You can see this doesn’t include a wage or health insurance for me or my family and we have still haven’t taken into account the purchase of the cow which costs $165 per year if she lives and is productive for 5 years ( not all will) using a $1500 bred cow and 4% interest (again generous).
This also doesn’t include things you need to operate such as money which must be borrowed and paid back with interest to purchase things like feed bunks, bale feeders, vaccine guns, mineral feeders, batteries, tires, fuel, sheds, panels, head gates, working chutes, corrals, fence posts, hydraulic oil, engine oil, grease, four wheelers, repairs, mowers, rakes, balers, feed processors, augers, machinery, tractors, loaders, and everything else we purchase to keep dollars turning in our local communities.

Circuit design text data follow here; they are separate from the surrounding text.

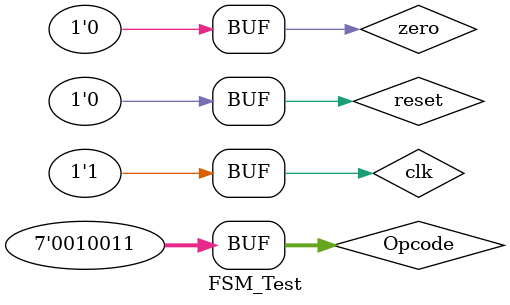
<source format=sv>
module FSM_Test();
	logic clk ;
	logic reset ;
	logic [6:0] Opcode ;
	logic [1:0] ALUSrcB ,ALUOp , PCSource ;
	logic [15:0] Control_Word ;
	logic zero ;
	logic memWrite,RegWrite,MemRead ,ALUSrcA , IorD , IRWrite , PCWrite,PCWriteCond, RegDst,MemtoReg ;
	FSM_Controler fsm(Opcode,clk,reset,zero,memWrite,RegWrite,MemRead ,ALUSrcA , IorD , IRWrite , PCWrite,PCWriteCond, 
		RegDst,MemtoReg,ALUSrcB ,ALUOp , PCSource);
		
	initial 
		begin
			Opcode = 7'b000_0011 ;
			zero = 0 ;
			reset <= 1  ; 
			clk <= 0 ;#20 ; reset <= 0 ;
		end
		always
		begin
			//generate clock
			clk <= 0 ; #10 ; clk <= 1 ; #10 ; 
		end
		always
		begin
			#110  ;
			Opcode = 7'b010_0011 ;
			#80 ; 
			Opcode = 7'b001_0011 ;
			#80 ; 
			Opcode = 7'b110_0011 ;
			#60 ;
			Opcode = 7'b001_0011 ; 
		end
	endmodule 
	
</source>
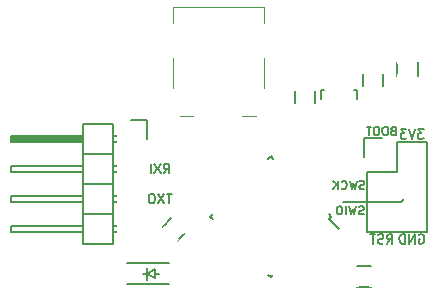
<source format=gbr>
G04 #@! TF.FileFunction,Legend,Bot*
%FSLAX46Y46*%
G04 Gerber Fmt 4.6, Leading zero omitted, Abs format (unit mm)*
G04 Created by KiCad (PCBNEW (2015-10-03 BZR 6242)-product) date Sat 14 Nov 2015 03:55:45 PM EET*
%MOMM*%
G01*
G04 APERTURE LIST*
%ADD10C,0.100000*%
%ADD11C,0.200000*%
%ADD12C,0.175000*%
%ADD13C,0.150000*%
%ADD14C,0.001000*%
%ADD15R,1.900000X1.700000*%
%ADD16R,1.510000X1.620000*%
%ADD17R,2.398980X2.899360*%
%ADD18C,1.309320*%
%ADD19R,0.900380X2.901240*%
%ADD20R,2.127200X2.127200*%
%ADD21O,2.127200X2.127200*%
%ADD22R,2.432000X2.432000*%
%ADD23O,2.432000X2.432000*%
%ADD24R,1.650000X1.900000*%
%ADD25R,2.432000X2.127200*%
%ADD26O,2.432000X2.127200*%
%ADD27R,1.700000X1.900000*%
%ADD28R,1.200100X2.200860*%
G04 APERTURE END LIST*
D10*
D11*
X156718000Y-108839000D02*
X156718000Y-110109000D01*
X159639000Y-108839000D02*
X154686000Y-108839000D01*
X159893000Y-108585000D02*
X159639000Y-108839000D01*
D12*
X156454333Y-109884333D02*
X156354333Y-109917667D01*
X156187666Y-109917667D01*
X156120999Y-109884333D01*
X156087666Y-109851000D01*
X156054333Y-109784333D01*
X156054333Y-109717667D01*
X156087666Y-109651000D01*
X156120999Y-109617667D01*
X156187666Y-109584333D01*
X156320999Y-109551000D01*
X156387666Y-109517667D01*
X156420999Y-109484333D01*
X156454333Y-109417667D01*
X156454333Y-109351000D01*
X156420999Y-109284333D01*
X156387666Y-109251000D01*
X156320999Y-109217667D01*
X156154333Y-109217667D01*
X156054333Y-109251000D01*
X155820999Y-109217667D02*
X155654332Y-109917667D01*
X155520999Y-109417667D01*
X155387666Y-109917667D01*
X155220999Y-109217667D01*
X154954332Y-109917667D02*
X154954332Y-109217667D01*
X154487666Y-109217667D02*
X154354333Y-109217667D01*
X154287666Y-109251000D01*
X154220999Y-109317667D01*
X154187666Y-109451000D01*
X154187666Y-109684333D01*
X154220999Y-109817667D01*
X154287666Y-109884333D01*
X154354333Y-109917667D01*
X154487666Y-109917667D01*
X154554333Y-109884333D01*
X154620999Y-109817667D01*
X154654333Y-109684333D01*
X154654333Y-109451000D01*
X154620999Y-109317667D01*
X154554333Y-109251000D01*
X154487666Y-109217667D01*
X156494000Y-107725333D02*
X156394000Y-107758667D01*
X156227333Y-107758667D01*
X156160666Y-107725333D01*
X156127333Y-107692000D01*
X156094000Y-107625333D01*
X156094000Y-107558667D01*
X156127333Y-107492000D01*
X156160666Y-107458667D01*
X156227333Y-107425333D01*
X156360666Y-107392000D01*
X156427333Y-107358667D01*
X156460666Y-107325333D01*
X156494000Y-107258667D01*
X156494000Y-107192000D01*
X156460666Y-107125333D01*
X156427333Y-107092000D01*
X156360666Y-107058667D01*
X156194000Y-107058667D01*
X156094000Y-107092000D01*
X155860666Y-107058667D02*
X155693999Y-107758667D01*
X155560666Y-107258667D01*
X155427333Y-107758667D01*
X155260666Y-107058667D01*
X154593999Y-107692000D02*
X154627333Y-107725333D01*
X154727333Y-107758667D01*
X154793999Y-107758667D01*
X154893999Y-107725333D01*
X154960666Y-107658667D01*
X154993999Y-107592000D01*
X155027333Y-107458667D01*
X155027333Y-107358667D01*
X154993999Y-107225333D01*
X154960666Y-107158667D01*
X154893999Y-107092000D01*
X154793999Y-107058667D01*
X154727333Y-107058667D01*
X154627333Y-107092000D01*
X154593999Y-107125333D01*
X154293999Y-107758667D02*
X154293999Y-107058667D01*
X153893999Y-107758667D02*
X154193999Y-107358667D01*
X153893999Y-107058667D02*
X154293999Y-107458667D01*
D11*
X161518476Y-102685905D02*
X161023238Y-102685905D01*
X161289905Y-102990667D01*
X161175619Y-102990667D01*
X161099429Y-103028762D01*
X161061333Y-103066857D01*
X161023238Y-103143048D01*
X161023238Y-103333524D01*
X161061333Y-103409714D01*
X161099429Y-103447810D01*
X161175619Y-103485905D01*
X161404191Y-103485905D01*
X161480381Y-103447810D01*
X161518476Y-103409714D01*
X160794667Y-102685905D02*
X160528000Y-103485905D01*
X160261333Y-102685905D01*
X160070857Y-102685905D02*
X159575619Y-102685905D01*
X159842286Y-102990667D01*
X159728000Y-102990667D01*
X159651810Y-103028762D01*
X159613714Y-103066857D01*
X159575619Y-103143048D01*
X159575619Y-103333524D01*
X159613714Y-103409714D01*
X159651810Y-103447810D01*
X159728000Y-103485905D01*
X159956572Y-103485905D01*
X160032762Y-103447810D01*
X160070857Y-103409714D01*
D13*
X158937999Y-102820000D02*
X158837999Y-102853333D01*
X158804666Y-102886667D01*
X158771332Y-102953333D01*
X158771332Y-103053333D01*
X158804666Y-103120000D01*
X158837999Y-103153333D01*
X158904666Y-103186667D01*
X159171332Y-103186667D01*
X159171332Y-102486667D01*
X158937999Y-102486667D01*
X158871332Y-102520000D01*
X158837999Y-102553333D01*
X158804666Y-102620000D01*
X158804666Y-102686667D01*
X158837999Y-102753333D01*
X158871332Y-102786667D01*
X158937999Y-102820000D01*
X159171332Y-102820000D01*
X158337999Y-102486667D02*
X158204666Y-102486667D01*
X158137999Y-102520000D01*
X158071332Y-102586667D01*
X158037999Y-102720000D01*
X158037999Y-102953333D01*
X158071332Y-103086667D01*
X158137999Y-103153333D01*
X158204666Y-103186667D01*
X158337999Y-103186667D01*
X158404666Y-103153333D01*
X158471332Y-103086667D01*
X158504666Y-102953333D01*
X158504666Y-102720000D01*
X158471332Y-102586667D01*
X158404666Y-102520000D01*
X158337999Y-102486667D01*
X157604666Y-102486667D02*
X157471333Y-102486667D01*
X157404666Y-102520000D01*
X157337999Y-102586667D01*
X157304666Y-102720000D01*
X157304666Y-102953333D01*
X157337999Y-103086667D01*
X157404666Y-103153333D01*
X157471333Y-103186667D01*
X157604666Y-103186667D01*
X157671333Y-103153333D01*
X157737999Y-103086667D01*
X157771333Y-102953333D01*
X157771333Y-102720000D01*
X157737999Y-102586667D01*
X157671333Y-102520000D01*
X157604666Y-102486667D01*
X157104666Y-102486667D02*
X156704666Y-102486667D01*
X156904666Y-103186667D02*
X156904666Y-102486667D01*
D11*
X161137523Y-111614000D02*
X161213714Y-111575905D01*
X161327999Y-111575905D01*
X161442285Y-111614000D01*
X161518476Y-111690190D01*
X161556571Y-111766381D01*
X161594666Y-111918762D01*
X161594666Y-112033048D01*
X161556571Y-112185429D01*
X161518476Y-112261619D01*
X161442285Y-112337810D01*
X161327999Y-112375905D01*
X161251809Y-112375905D01*
X161137523Y-112337810D01*
X161099428Y-112299714D01*
X161099428Y-112033048D01*
X161251809Y-112033048D01*
X160756571Y-112375905D02*
X160756571Y-111575905D01*
X160299428Y-112375905D01*
X160299428Y-111575905D01*
X159918476Y-112375905D02*
X159918476Y-111575905D01*
X159728000Y-111575905D01*
X159613714Y-111614000D01*
X159537523Y-111690190D01*
X159499428Y-111766381D01*
X159461333Y-111918762D01*
X159461333Y-112033048D01*
X159499428Y-112185429D01*
X159537523Y-112261619D01*
X159613714Y-112337810D01*
X159728000Y-112375905D01*
X159918476Y-112375905D01*
X158426095Y-112375905D02*
X158692762Y-111994952D01*
X158883238Y-112375905D02*
X158883238Y-111575905D01*
X158578476Y-111575905D01*
X158502285Y-111614000D01*
X158464190Y-111652095D01*
X158426095Y-111728286D01*
X158426095Y-111842571D01*
X158464190Y-111918762D01*
X158502285Y-111956857D01*
X158578476Y-111994952D01*
X158883238Y-111994952D01*
X158121333Y-112337810D02*
X158007047Y-112375905D01*
X157816571Y-112375905D01*
X157740381Y-112337810D01*
X157702285Y-112299714D01*
X157664190Y-112223524D01*
X157664190Y-112147333D01*
X157702285Y-112071143D01*
X157740381Y-112033048D01*
X157816571Y-111994952D01*
X157968952Y-111956857D01*
X158045143Y-111918762D01*
X158083238Y-111880667D01*
X158121333Y-111804476D01*
X158121333Y-111728286D01*
X158083238Y-111652095D01*
X158045143Y-111614000D01*
X157968952Y-111575905D01*
X157778476Y-111575905D01*
X157664190Y-111614000D01*
X157435619Y-111575905D02*
X156978476Y-111575905D01*
X157207047Y-112375905D02*
X157207047Y-111575905D01*
X139515809Y-106406905D02*
X139782476Y-106025952D01*
X139972952Y-106406905D02*
X139972952Y-105606905D01*
X139668190Y-105606905D01*
X139591999Y-105645000D01*
X139553904Y-105683095D01*
X139515809Y-105759286D01*
X139515809Y-105873571D01*
X139553904Y-105949762D01*
X139591999Y-105987857D01*
X139668190Y-106025952D01*
X139972952Y-106025952D01*
X139249142Y-105606905D02*
X138715809Y-106406905D01*
X138715809Y-105606905D02*
X139249142Y-106406905D01*
X138411047Y-106406905D02*
X138411047Y-105606905D01*
X140220572Y-108146905D02*
X139763429Y-108146905D01*
X139992000Y-108946905D02*
X139992000Y-108146905D01*
X139572952Y-108146905D02*
X139039619Y-108946905D01*
X139039619Y-108146905D02*
X139572952Y-108946905D01*
X138582476Y-108146905D02*
X138430095Y-108146905D01*
X138353904Y-108185000D01*
X138277714Y-108261190D01*
X138239619Y-108413571D01*
X138239619Y-108680238D01*
X138277714Y-108832619D01*
X138353904Y-108908810D01*
X138430095Y-108946905D01*
X138582476Y-108946905D01*
X138658666Y-108908810D01*
X138734857Y-108832619D01*
X138772952Y-108680238D01*
X138772952Y-108413571D01*
X138734857Y-108261190D01*
X138658666Y-108185000D01*
X138582476Y-108146905D01*
D13*
X153716524Y-110109000D02*
X153504392Y-110321132D01*
X148590000Y-104982476D02*
X148377868Y-105194608D01*
X143463476Y-110109000D02*
X143675608Y-109896868D01*
X148590000Y-115235524D02*
X148802132Y-115023392D01*
X153716524Y-110109000D02*
X153504392Y-109896868D01*
X148590000Y-115235524D02*
X148377868Y-115023392D01*
X143463476Y-110109000D02*
X143675608Y-110321132D01*
X148590000Y-104982476D02*
X148802132Y-105194608D01*
X153504392Y-110321132D02*
X154370598Y-111187338D01*
X155911000Y-116064000D02*
X157111000Y-116064000D01*
X157111000Y-114314000D02*
X155911000Y-114314000D01*
X138747500Y-114935000D02*
X139128500Y-114935000D01*
X137731500Y-114935000D02*
X138112500Y-114935000D01*
X138112500Y-114935000D02*
X138747500Y-115316000D01*
X138747500Y-115316000D02*
X138747500Y-114554000D01*
X138747500Y-114554000D02*
X138112500Y-114935000D01*
X138112500Y-115443000D02*
X138112500Y-114427000D01*
X136430000Y-114035000D02*
X139970000Y-114035000D01*
X136430000Y-115835000D02*
X139970000Y-115835000D01*
D14*
X147995640Y-92363620D02*
X140294360Y-92363620D01*
X140294360Y-92363620D02*
X140294360Y-101563500D01*
X140294360Y-101563500D02*
X147995640Y-101563500D01*
X147995640Y-101563500D02*
X147995640Y-92363620D01*
D13*
X156718000Y-111379000D02*
X156718000Y-106299000D01*
X156438000Y-103479000D02*
X156438000Y-105029000D01*
X159258000Y-103759000D02*
X159258000Y-106299000D01*
X159258000Y-106299000D02*
X156718000Y-106299000D01*
X156718000Y-111379000D02*
X161798000Y-111379000D01*
X161798000Y-111379000D02*
X161798000Y-106299000D01*
X156438000Y-103479000D02*
X157988000Y-103479000D01*
X161798000Y-103759000D02*
X159258000Y-103759000D01*
X161798000Y-106299000D02*
X161798000Y-103759000D01*
X158076000Y-98032000D02*
X158076000Y-99032000D01*
X156376000Y-99032000D02*
X156376000Y-98032000D01*
X150661000Y-100449000D02*
X150661000Y-99449000D01*
X152361000Y-99449000D02*
X152361000Y-100449000D01*
X138079000Y-101955000D02*
X138079000Y-103505000D01*
X136779000Y-101955000D02*
X138079000Y-101955000D01*
X132588000Y-103378000D02*
X126746000Y-103378000D01*
X126746000Y-103378000D02*
X126746000Y-103632000D01*
X126746000Y-103632000D02*
X132588000Y-103632000D01*
X132588000Y-103632000D02*
X132588000Y-103505000D01*
X132588000Y-103505000D02*
X126746000Y-103505000D01*
X135255000Y-103251000D02*
X135636000Y-103251000D01*
X135255000Y-103759000D02*
X135636000Y-103759000D01*
X135255000Y-105791000D02*
X135636000Y-105791000D01*
X135255000Y-106299000D02*
X135636000Y-106299000D01*
X135255000Y-108331000D02*
X135636000Y-108331000D01*
X135255000Y-108839000D02*
X135636000Y-108839000D01*
X135255000Y-111379000D02*
X135636000Y-111379000D01*
X135255000Y-110871000D02*
X135636000Y-110871000D01*
X135255000Y-102235000D02*
X132715000Y-102235000D01*
X135255000Y-104775000D02*
X132715000Y-104775000D01*
X135255000Y-104775000D02*
X135255000Y-107315000D01*
X135255000Y-107315000D02*
X132715000Y-107315000D01*
X132715000Y-105791000D02*
X126619000Y-105791000D01*
X126619000Y-105791000D02*
X126619000Y-106299000D01*
X126619000Y-106299000D02*
X132715000Y-106299000D01*
X132715000Y-107315000D02*
X132715000Y-104775000D01*
X132715000Y-104775000D02*
X132715000Y-102235000D01*
X126619000Y-103759000D02*
X132715000Y-103759000D01*
X126619000Y-103251000D02*
X126619000Y-103759000D01*
X132715000Y-103251000D02*
X126619000Y-103251000D01*
X135255000Y-104775000D02*
X132715000Y-104775000D01*
X135255000Y-102235000D02*
X135255000Y-104775000D01*
X135255000Y-109855000D02*
X132715000Y-109855000D01*
X135255000Y-109855000D02*
X135255000Y-112395000D01*
X135255000Y-112395000D02*
X132715000Y-112395000D01*
X132715000Y-110871000D02*
X126619000Y-110871000D01*
X126619000Y-110871000D02*
X126619000Y-111379000D01*
X126619000Y-111379000D02*
X132715000Y-111379000D01*
X132715000Y-112395000D02*
X132715000Y-109855000D01*
X132715000Y-109855000D02*
X132715000Y-107315000D01*
X126619000Y-108839000D02*
X132715000Y-108839000D01*
X126619000Y-108331000D02*
X126619000Y-108839000D01*
X132715000Y-108331000D02*
X126619000Y-108331000D01*
X135255000Y-109855000D02*
X132715000Y-109855000D01*
X135255000Y-107315000D02*
X135255000Y-109855000D01*
X135255000Y-107315000D02*
X132715000Y-107315000D01*
X161022000Y-98183000D02*
X161022000Y-96983000D01*
X159272000Y-96983000D02*
X159272000Y-98183000D01*
X155865820Y-100103940D02*
X155865820Y-99402900D01*
X155865820Y-99402900D02*
X155616900Y-99402900D01*
X153066840Y-99402900D02*
X152866180Y-99402900D01*
X152866180Y-99402900D02*
X152866180Y-100103940D01*
X141365794Y-111448687D02*
X140658687Y-112155794D01*
X139456606Y-110953713D02*
X140163713Y-110246606D01*
%LPC*%
D10*
G36*
X154618085Y-111505536D02*
X153946333Y-112177288D01*
X152673541Y-110904496D01*
X153345293Y-110232744D01*
X154618085Y-111505536D01*
X154618085Y-111505536D01*
G37*
G36*
X150658288Y-115465333D02*
X149986536Y-116137085D01*
X148713744Y-114864293D01*
X149385496Y-114192541D01*
X150658288Y-115465333D01*
X150658288Y-115465333D01*
G37*
G36*
X147193464Y-116137085D02*
X146521712Y-115465333D01*
X147794504Y-114192541D01*
X148466256Y-114864293D01*
X147193464Y-116137085D01*
X147193464Y-116137085D01*
G37*
G36*
X143233667Y-112177288D02*
X142561915Y-111505536D01*
X143834707Y-110232744D01*
X144506459Y-110904496D01*
X143233667Y-112177288D01*
X143233667Y-112177288D01*
G37*
G36*
X144506459Y-109313504D02*
X143834707Y-109985256D01*
X142561915Y-108712464D01*
X143233667Y-108040712D01*
X144506459Y-109313504D01*
X144506459Y-109313504D01*
G37*
G36*
X148466256Y-105353707D02*
X147794504Y-106025459D01*
X146521712Y-104752667D01*
X147193464Y-104080915D01*
X148466256Y-105353707D01*
X148466256Y-105353707D01*
G37*
G36*
X149385496Y-106025459D02*
X148713744Y-105353707D01*
X149986536Y-104080915D01*
X150658288Y-104752667D01*
X149385496Y-106025459D01*
X149385496Y-106025459D01*
G37*
G36*
X153345293Y-109985256D02*
X152673541Y-109313504D01*
X153946333Y-108040712D01*
X154618085Y-108712464D01*
X153345293Y-109985256D01*
X153345293Y-109985256D01*
G37*
G36*
X154052400Y-112071221D02*
X153380648Y-112742973D01*
X152107856Y-111470181D01*
X152779608Y-110798429D01*
X154052400Y-112071221D01*
X154052400Y-112071221D01*
G37*
G36*
X153486715Y-112636906D02*
X152814963Y-113308658D01*
X151542171Y-112035866D01*
X152213923Y-111364114D01*
X153486715Y-112636906D01*
X153486715Y-112636906D01*
G37*
G36*
X152921029Y-113202592D02*
X152249277Y-113874344D01*
X150976485Y-112601552D01*
X151648237Y-111929800D01*
X152921029Y-113202592D01*
X152921029Y-113202592D01*
G37*
G36*
X152355344Y-113768277D02*
X151683592Y-114440029D01*
X150410800Y-113167237D01*
X151082552Y-112495485D01*
X152355344Y-113768277D01*
X152355344Y-113768277D01*
G37*
G36*
X151789658Y-114333963D02*
X151117906Y-115005715D01*
X149845114Y-113732923D01*
X150516866Y-113061171D01*
X151789658Y-114333963D01*
X151789658Y-114333963D01*
G37*
G36*
X151223973Y-114899648D02*
X150552221Y-115571400D01*
X149279429Y-114298608D01*
X149951181Y-113626856D01*
X151223973Y-114899648D01*
X151223973Y-114899648D01*
G37*
G36*
X146627779Y-115571400D02*
X145956027Y-114899648D01*
X147228819Y-113626856D01*
X147900571Y-114298608D01*
X146627779Y-115571400D01*
X146627779Y-115571400D01*
G37*
G36*
X146062094Y-115005715D02*
X145390342Y-114333963D01*
X146663134Y-113061171D01*
X147334886Y-113732923D01*
X146062094Y-115005715D01*
X146062094Y-115005715D01*
G37*
G36*
X145496408Y-114440029D02*
X144824656Y-113768277D01*
X146097448Y-112495485D01*
X146769200Y-113167237D01*
X145496408Y-114440029D01*
X145496408Y-114440029D01*
G37*
G36*
X144930723Y-113874344D02*
X144258971Y-113202592D01*
X145531763Y-111929800D01*
X146203515Y-112601552D01*
X144930723Y-113874344D01*
X144930723Y-113874344D01*
G37*
G36*
X144365037Y-113308658D02*
X143693285Y-112636906D01*
X144966077Y-111364114D01*
X145637829Y-112035866D01*
X144365037Y-113308658D01*
X144365037Y-113308658D01*
G37*
G36*
X143799352Y-112742973D02*
X143127600Y-112071221D01*
X144400392Y-110798429D01*
X145072144Y-111470181D01*
X143799352Y-112742973D01*
X143799352Y-112742973D01*
G37*
G36*
X145072144Y-108747819D02*
X144400392Y-109419571D01*
X143127600Y-108146779D01*
X143799352Y-107475027D01*
X145072144Y-108747819D01*
X145072144Y-108747819D01*
G37*
G36*
X145637829Y-108182134D02*
X144966077Y-108853886D01*
X143693285Y-107581094D01*
X144365037Y-106909342D01*
X145637829Y-108182134D01*
X145637829Y-108182134D01*
G37*
G36*
X146203515Y-107616448D02*
X145531763Y-108288200D01*
X144258971Y-107015408D01*
X144930723Y-106343656D01*
X146203515Y-107616448D01*
X146203515Y-107616448D01*
G37*
G36*
X146769200Y-107050763D02*
X146097448Y-107722515D01*
X144824656Y-106449723D01*
X145496408Y-105777971D01*
X146769200Y-107050763D01*
X146769200Y-107050763D01*
G37*
G36*
X147334886Y-106485077D02*
X146663134Y-107156829D01*
X145390342Y-105884037D01*
X146062094Y-105212285D01*
X147334886Y-106485077D01*
X147334886Y-106485077D01*
G37*
G36*
X147900571Y-105919392D02*
X147228819Y-106591144D01*
X145956027Y-105318352D01*
X146627779Y-104646600D01*
X147900571Y-105919392D01*
X147900571Y-105919392D01*
G37*
G36*
X149951181Y-106591144D02*
X149279429Y-105919392D01*
X150552221Y-104646600D01*
X151223973Y-105318352D01*
X149951181Y-106591144D01*
X149951181Y-106591144D01*
G37*
G36*
X150516866Y-107156829D02*
X149845114Y-106485077D01*
X151117906Y-105212285D01*
X151789658Y-105884037D01*
X150516866Y-107156829D01*
X150516866Y-107156829D01*
G37*
G36*
X151082552Y-107722515D02*
X150410800Y-107050763D01*
X151683592Y-105777971D01*
X152355344Y-106449723D01*
X151082552Y-107722515D01*
X151082552Y-107722515D01*
G37*
G36*
X151648237Y-108288200D02*
X150976485Y-107616448D01*
X152249277Y-106343656D01*
X152921029Y-107015408D01*
X151648237Y-108288200D01*
X151648237Y-108288200D01*
G37*
G36*
X152213923Y-108853886D02*
X151542171Y-108182134D01*
X152814963Y-106909342D01*
X153486715Y-107581094D01*
X152213923Y-108853886D01*
X152213923Y-108853886D01*
G37*
G36*
X152779608Y-109419571D02*
X152107856Y-108747819D01*
X153380648Y-107475027D01*
X154052400Y-108146779D01*
X152779608Y-109419571D01*
X152779608Y-109419571D01*
G37*
D15*
X157861000Y-115189000D03*
X155161000Y-115189000D03*
D16*
X136695000Y-114935000D03*
X140165000Y-114935000D03*
D17*
X139694920Y-95264300D03*
X139694920Y-100763400D03*
X148595080Y-100763400D03*
X148595080Y-95264300D03*
D18*
X141945360Y-98264040D03*
X146344640Y-98264040D03*
D19*
X145745200Y-100965000D03*
X144945100Y-100965000D03*
X144145000Y-100965000D03*
X143344900Y-100965000D03*
X142544800Y-100965000D03*
D20*
X157988000Y-105029000D03*
D21*
X160528000Y-105029000D03*
X157988000Y-107569000D03*
X160528000Y-107569000D03*
X157988000Y-110109000D03*
X160528000Y-110109000D03*
D22*
X152654000Y-95250000D03*
D23*
X155194000Y-95250000D03*
D20*
X160020000Y-120650000D03*
D21*
X160020000Y-118110000D03*
X157480000Y-120650000D03*
X157480000Y-118110000D03*
X154940000Y-120650000D03*
X154940000Y-118110000D03*
X152400000Y-120650000D03*
X152400000Y-118110000D03*
X149860000Y-120650000D03*
X149860000Y-118110000D03*
X147320000Y-120650000D03*
X147320000Y-118110000D03*
X144780000Y-120650000D03*
X144780000Y-118110000D03*
X142240000Y-120650000D03*
X142240000Y-118110000D03*
X139700000Y-120650000D03*
X139700000Y-118110000D03*
X137160000Y-120650000D03*
X137160000Y-118110000D03*
D24*
X157226000Y-99782000D03*
X157226000Y-97282000D03*
X151511000Y-98699000D03*
X151511000Y-101199000D03*
D25*
X136779000Y-103505000D03*
D26*
X136779000Y-106045000D03*
X136779000Y-108585000D03*
X136779000Y-111125000D03*
D27*
X160147000Y-96233000D03*
X160147000Y-98933000D03*
D28*
X155316000Y-101554280D03*
X153416000Y-101554280D03*
X154366000Y-98552000D03*
D10*
G36*
X139438929Y-113340198D02*
X138272202Y-112173471D01*
X139615705Y-110829968D01*
X140782432Y-111996695D01*
X139438929Y-113340198D01*
X139438929Y-113340198D01*
G37*
G36*
X141206695Y-111572432D02*
X140039968Y-110405705D01*
X141383471Y-109062202D01*
X142550198Y-110228929D01*
X141206695Y-111572432D01*
X141206695Y-111572432D01*
G37*
M02*

</source>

For the past four years if I were to sell every calf off the cow in the fall, my revenue would have been $925/hd which does not even cover my initial break even cost. And what help I’ve gotten from the federal government in the form of indemnity payments, while appreciated is minuscule and more importantly undependable.
It’s no wonder the median age of ranchers continues to go up and will continue to go up more and at an accelerated pace. Should I convince my kids to ranch? Sometimes I wonder.
I’m not complaining. I am still here. With a little luck, hard work and grit I have found a way to make a good living ranching. But the next generation does not want to sacrifice like I had to and those that came before me. And most ranchers that are still here are making it through relying on previous years equity or other business ventures.
My wife asked me the other day why we do this? After thinking about it for a minute. My answer was… Somebody has to. We might not be making money but we are keeping a lot of other people in business….You’re welcome.
1. Reinstate COOL
2. Reform the 35 year old Beef Checkoff
3. Pass legislation that restores competition in the marketplace and prevents monopolization of the beef industry (like what happened to chicken and pork) like the 50/14 bill.
4. Quit importing cattle and beef from other countries and allowing it to be labeled “Product of the USA” by simply altering it.
5. Begin the “‘branding” process of USA beef and USA ranchers to our economy touting its superior quality and safety rather than misleading and deceiving our consumers. Sell them a superior product at a superior price rather than use inferior product to price ours.
6. Do not allow packers to forward contract cattle without first establishing a price. This is giving them a license to steal!
And if all of these become tasks that prove unable to be achieved, introduce a Revenue Based Livestock Insurance program modeled after Crop Insurance and let the taxpayers subsidize our existence so they can pay for it twice…at the production level and at the grocery store simply because the packers/retailers are greedy and refuse to share in the profits.
This is what has happened to the farming industry in order to sustain a cheap global food supply while still keeping our farmers farming. It is becoming more evident that if we want ranchers to keep ranching something has to be done or the landscape of South Dakota and other states will forever be changed. What will our rural communities look like in 20.years if me and 5 of my ranching neighbors exist the cattle business and some out of state entity merges all of them together in order to achieve economies of scale in order to reduce input costs. It happened to the hog industry and it is getting close to happening to the cattle industry! Once the packers control the independent feedlots and they simply become margin operators (which is already happening) the independent cow/calf producer is doomed!
Please give this some thought and get involved before it’s too late and we convince our children to seek a more profitable, more dependable and less stressful way would make a living.